╭─ Extracted records

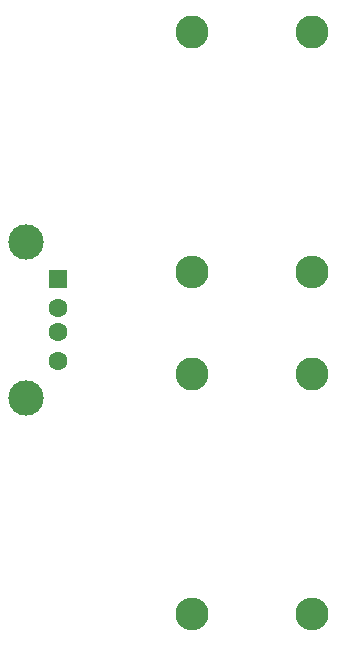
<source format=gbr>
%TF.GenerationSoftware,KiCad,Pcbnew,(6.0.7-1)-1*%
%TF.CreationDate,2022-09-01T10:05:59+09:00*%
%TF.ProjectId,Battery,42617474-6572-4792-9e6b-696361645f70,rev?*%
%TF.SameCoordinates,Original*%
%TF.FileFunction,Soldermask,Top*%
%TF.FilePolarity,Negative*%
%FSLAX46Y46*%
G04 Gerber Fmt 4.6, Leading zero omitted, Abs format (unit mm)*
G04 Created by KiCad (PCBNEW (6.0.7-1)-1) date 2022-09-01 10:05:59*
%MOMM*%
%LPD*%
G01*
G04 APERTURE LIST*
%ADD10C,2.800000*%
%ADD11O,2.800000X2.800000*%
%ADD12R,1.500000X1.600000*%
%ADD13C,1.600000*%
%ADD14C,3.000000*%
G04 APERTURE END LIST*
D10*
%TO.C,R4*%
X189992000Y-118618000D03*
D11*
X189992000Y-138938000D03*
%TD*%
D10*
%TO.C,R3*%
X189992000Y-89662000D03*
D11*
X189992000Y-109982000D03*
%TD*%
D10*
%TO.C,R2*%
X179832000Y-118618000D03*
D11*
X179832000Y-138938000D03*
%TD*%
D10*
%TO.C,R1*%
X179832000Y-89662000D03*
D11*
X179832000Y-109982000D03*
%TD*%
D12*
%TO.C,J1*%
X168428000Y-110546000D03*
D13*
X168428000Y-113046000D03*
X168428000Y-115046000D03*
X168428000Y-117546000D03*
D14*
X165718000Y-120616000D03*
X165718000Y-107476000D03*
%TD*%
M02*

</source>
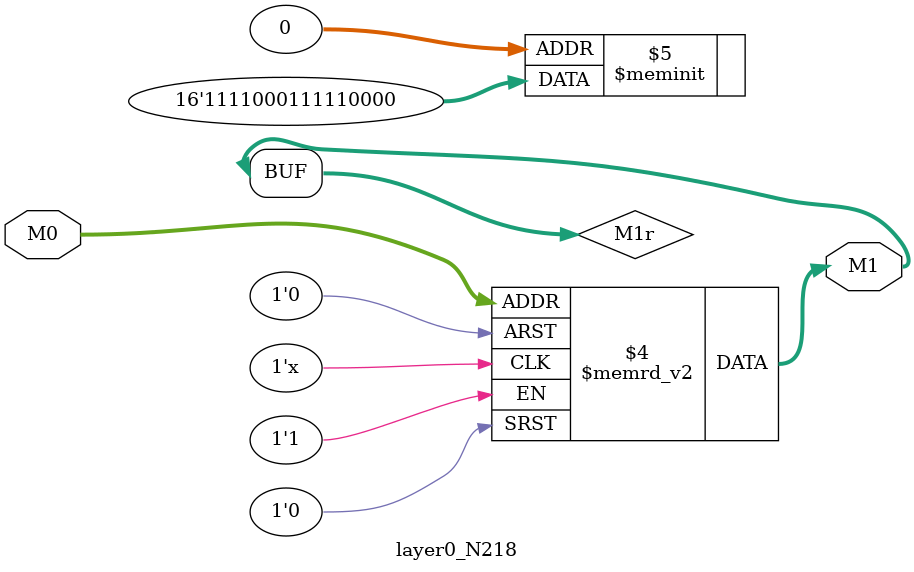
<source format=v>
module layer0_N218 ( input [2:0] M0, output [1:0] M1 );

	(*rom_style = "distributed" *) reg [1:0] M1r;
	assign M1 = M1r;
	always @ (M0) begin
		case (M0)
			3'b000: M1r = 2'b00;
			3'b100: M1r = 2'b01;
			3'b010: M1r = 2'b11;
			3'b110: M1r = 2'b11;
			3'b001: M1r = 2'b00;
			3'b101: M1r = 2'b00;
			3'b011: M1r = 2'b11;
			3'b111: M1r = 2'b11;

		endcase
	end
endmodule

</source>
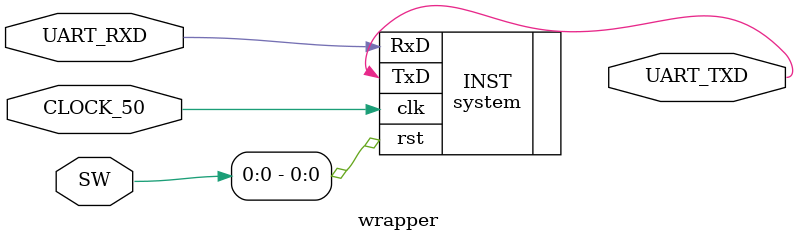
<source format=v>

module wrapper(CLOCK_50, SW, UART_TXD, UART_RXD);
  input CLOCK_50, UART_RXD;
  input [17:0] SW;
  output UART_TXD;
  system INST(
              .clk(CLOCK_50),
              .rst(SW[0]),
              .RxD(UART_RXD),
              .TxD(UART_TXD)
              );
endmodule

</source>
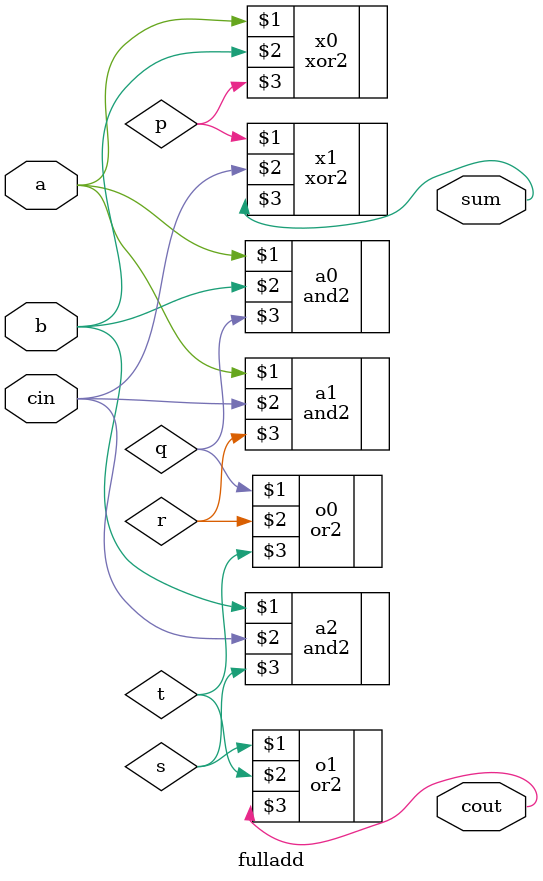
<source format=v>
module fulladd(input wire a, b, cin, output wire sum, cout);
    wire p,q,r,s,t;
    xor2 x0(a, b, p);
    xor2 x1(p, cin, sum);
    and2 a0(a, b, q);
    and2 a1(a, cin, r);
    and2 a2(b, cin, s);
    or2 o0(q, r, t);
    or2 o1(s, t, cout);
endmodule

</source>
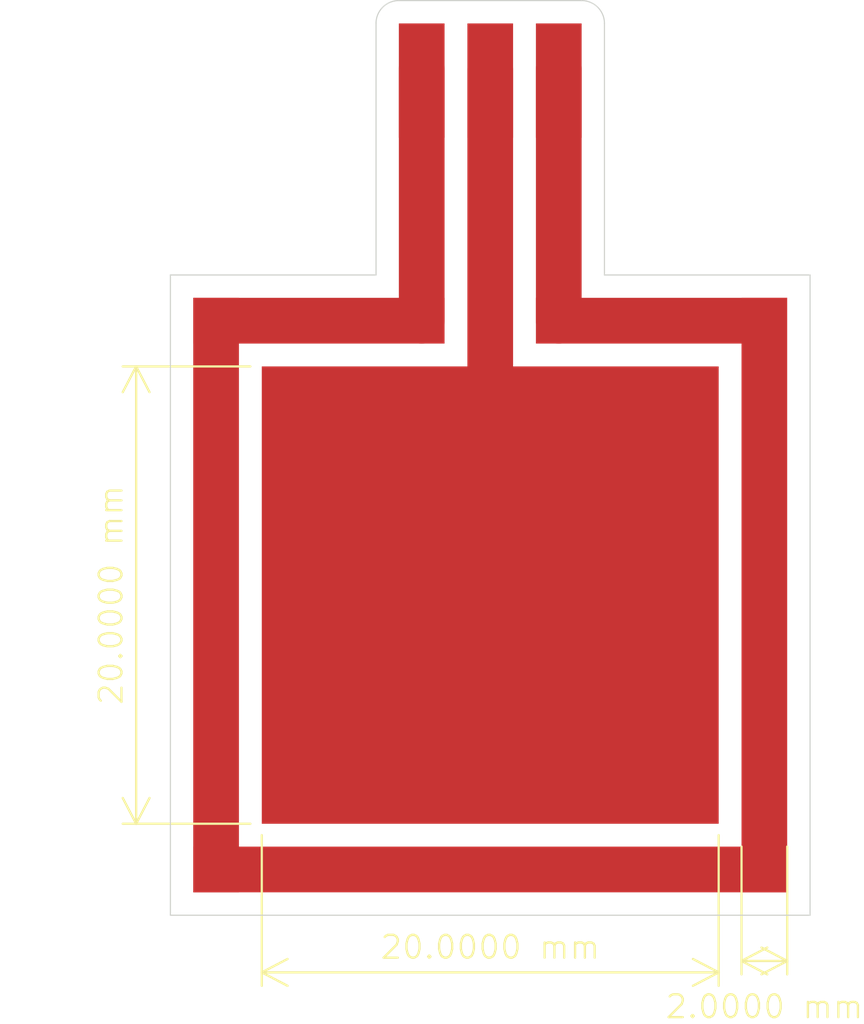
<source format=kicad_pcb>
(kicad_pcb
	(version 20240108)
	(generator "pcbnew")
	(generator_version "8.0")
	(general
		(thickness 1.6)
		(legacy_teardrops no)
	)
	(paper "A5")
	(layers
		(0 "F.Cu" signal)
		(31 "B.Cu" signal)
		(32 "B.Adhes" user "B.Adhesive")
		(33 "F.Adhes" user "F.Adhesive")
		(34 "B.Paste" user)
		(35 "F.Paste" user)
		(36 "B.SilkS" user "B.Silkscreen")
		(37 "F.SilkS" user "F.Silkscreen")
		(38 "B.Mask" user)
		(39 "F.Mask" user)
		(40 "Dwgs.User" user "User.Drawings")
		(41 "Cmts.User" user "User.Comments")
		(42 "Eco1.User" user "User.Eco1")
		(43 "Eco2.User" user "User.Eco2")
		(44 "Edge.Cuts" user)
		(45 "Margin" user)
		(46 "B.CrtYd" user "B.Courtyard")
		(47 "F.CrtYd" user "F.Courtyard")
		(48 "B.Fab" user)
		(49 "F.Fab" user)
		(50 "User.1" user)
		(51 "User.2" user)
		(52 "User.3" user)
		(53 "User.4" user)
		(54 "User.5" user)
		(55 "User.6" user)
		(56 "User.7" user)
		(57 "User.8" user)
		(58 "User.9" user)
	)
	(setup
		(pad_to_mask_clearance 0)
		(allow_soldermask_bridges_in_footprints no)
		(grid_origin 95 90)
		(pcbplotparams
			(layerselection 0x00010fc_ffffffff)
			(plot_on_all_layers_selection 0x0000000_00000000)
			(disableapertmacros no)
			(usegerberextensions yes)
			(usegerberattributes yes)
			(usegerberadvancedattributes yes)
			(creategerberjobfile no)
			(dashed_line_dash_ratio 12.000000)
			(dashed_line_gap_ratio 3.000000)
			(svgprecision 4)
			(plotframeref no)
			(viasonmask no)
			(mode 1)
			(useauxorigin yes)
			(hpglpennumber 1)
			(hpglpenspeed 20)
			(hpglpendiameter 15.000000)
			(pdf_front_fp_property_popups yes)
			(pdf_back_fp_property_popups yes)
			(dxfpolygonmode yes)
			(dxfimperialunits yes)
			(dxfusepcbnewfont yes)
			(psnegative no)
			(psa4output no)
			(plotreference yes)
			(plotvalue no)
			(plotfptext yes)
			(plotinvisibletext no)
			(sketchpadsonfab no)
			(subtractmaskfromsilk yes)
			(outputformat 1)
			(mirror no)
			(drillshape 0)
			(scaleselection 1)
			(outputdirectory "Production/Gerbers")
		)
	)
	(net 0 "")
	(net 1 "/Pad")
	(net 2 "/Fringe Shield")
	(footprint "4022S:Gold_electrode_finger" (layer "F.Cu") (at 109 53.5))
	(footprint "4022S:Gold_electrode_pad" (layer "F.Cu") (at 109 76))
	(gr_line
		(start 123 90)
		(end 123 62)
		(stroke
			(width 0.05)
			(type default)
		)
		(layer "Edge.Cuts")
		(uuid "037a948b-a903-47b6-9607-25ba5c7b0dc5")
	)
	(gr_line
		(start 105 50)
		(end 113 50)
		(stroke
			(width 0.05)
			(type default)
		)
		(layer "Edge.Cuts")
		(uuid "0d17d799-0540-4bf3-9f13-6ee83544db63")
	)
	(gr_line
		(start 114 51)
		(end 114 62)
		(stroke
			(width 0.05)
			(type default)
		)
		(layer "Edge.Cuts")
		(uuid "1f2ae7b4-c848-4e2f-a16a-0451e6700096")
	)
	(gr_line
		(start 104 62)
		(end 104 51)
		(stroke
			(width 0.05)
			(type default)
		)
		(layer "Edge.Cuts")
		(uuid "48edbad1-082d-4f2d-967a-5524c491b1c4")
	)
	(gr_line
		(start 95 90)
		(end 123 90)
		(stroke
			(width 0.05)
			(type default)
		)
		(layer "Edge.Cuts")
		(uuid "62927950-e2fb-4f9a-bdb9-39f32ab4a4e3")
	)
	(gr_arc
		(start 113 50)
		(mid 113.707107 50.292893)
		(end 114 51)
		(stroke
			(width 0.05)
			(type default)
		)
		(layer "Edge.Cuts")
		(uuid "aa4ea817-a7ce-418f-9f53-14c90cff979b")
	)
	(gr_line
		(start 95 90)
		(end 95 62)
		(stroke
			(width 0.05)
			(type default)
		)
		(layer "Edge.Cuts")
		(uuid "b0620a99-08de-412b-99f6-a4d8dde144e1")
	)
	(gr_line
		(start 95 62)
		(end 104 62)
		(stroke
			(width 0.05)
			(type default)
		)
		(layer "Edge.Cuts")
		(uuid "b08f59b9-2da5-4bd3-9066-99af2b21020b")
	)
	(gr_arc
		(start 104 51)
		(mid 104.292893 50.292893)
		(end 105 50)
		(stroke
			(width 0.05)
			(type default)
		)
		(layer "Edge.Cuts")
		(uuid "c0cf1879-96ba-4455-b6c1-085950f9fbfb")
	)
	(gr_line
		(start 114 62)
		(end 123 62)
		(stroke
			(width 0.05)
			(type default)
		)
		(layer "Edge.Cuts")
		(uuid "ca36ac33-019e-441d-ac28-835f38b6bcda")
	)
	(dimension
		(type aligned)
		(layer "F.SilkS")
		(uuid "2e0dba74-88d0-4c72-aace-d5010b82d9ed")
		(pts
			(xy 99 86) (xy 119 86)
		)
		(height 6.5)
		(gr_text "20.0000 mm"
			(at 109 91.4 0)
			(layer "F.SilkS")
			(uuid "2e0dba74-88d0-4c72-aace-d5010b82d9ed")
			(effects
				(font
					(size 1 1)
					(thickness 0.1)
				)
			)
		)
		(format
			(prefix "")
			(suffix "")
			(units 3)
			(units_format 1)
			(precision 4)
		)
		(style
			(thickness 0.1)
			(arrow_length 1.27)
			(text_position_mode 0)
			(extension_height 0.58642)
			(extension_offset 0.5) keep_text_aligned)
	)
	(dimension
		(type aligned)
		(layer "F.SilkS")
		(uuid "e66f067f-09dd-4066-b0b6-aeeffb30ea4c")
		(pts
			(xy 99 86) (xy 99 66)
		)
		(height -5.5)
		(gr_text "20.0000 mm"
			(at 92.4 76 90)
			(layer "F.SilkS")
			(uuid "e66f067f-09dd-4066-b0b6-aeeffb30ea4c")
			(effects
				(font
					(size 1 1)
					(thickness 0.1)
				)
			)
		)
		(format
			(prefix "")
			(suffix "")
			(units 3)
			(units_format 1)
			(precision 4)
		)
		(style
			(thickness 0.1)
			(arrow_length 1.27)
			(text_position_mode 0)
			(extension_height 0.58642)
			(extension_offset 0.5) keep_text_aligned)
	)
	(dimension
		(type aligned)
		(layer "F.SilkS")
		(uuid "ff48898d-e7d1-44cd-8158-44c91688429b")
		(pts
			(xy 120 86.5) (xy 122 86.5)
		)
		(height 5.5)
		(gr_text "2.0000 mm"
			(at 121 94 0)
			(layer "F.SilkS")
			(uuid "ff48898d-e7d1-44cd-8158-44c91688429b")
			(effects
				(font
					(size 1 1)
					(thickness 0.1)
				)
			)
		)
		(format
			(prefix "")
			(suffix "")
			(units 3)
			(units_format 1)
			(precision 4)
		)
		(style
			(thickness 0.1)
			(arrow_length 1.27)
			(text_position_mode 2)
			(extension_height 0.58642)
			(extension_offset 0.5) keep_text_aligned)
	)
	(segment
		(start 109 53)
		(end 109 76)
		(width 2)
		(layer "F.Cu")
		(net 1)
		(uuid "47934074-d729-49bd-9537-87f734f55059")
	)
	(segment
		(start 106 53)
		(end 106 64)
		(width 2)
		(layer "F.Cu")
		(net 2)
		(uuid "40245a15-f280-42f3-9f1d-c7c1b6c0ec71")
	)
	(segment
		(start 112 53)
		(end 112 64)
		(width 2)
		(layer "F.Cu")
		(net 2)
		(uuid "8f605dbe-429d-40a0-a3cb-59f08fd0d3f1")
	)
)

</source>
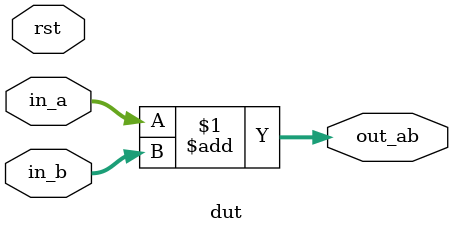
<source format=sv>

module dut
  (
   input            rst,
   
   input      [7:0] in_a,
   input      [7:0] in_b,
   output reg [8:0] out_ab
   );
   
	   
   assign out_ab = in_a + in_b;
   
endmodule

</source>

╰─

◆ **Task statement**
Wherever the string "Adhesive" appears in the entries above, list that line.

◆ **Answer to this exercise**
		(32 "B.Adhes" user "B.Adhesive")
		(33 "F.Adhes" user "F.Adhesive")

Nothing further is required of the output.